* WHAT THIS TASK INVOLVES:
Scan the listing below for "Mérida", then report every line that has it.

* DATA FOR THE TASK:
..............................
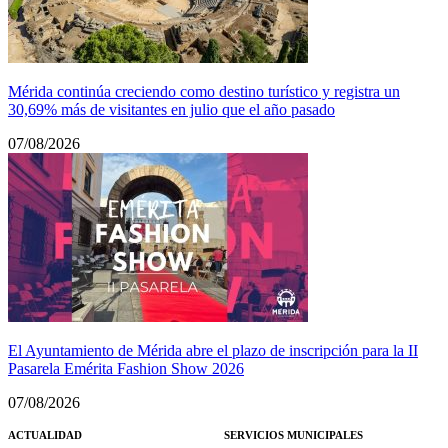
Mérida continúa creciendo como destino turístico y registra un
30,69% más de visitantes en julio que el año pasado
07/08/2026
El Ayuntamiento de Mérida abre el plazo de inscripción para la II
Pasarela Emérita Fashion Show 2026
07/08/2026
ACTUALIDAD
SERVICIOS MUNICIPALES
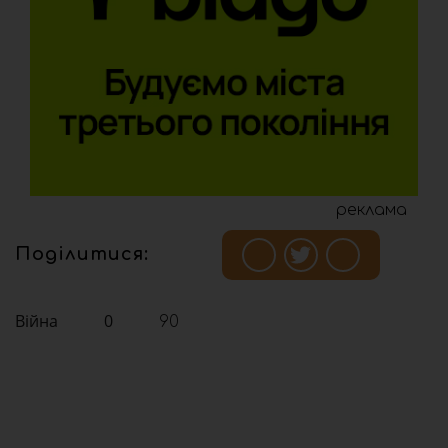
реклама
Поділитися:
Війна
0
90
..............................
* SOLUTION FOR THIS PROBLEM:
Mérida continúa creciendo como destino turístico y registra un
El Ayuntamiento de Mérida abre el plazo de inscripción para la II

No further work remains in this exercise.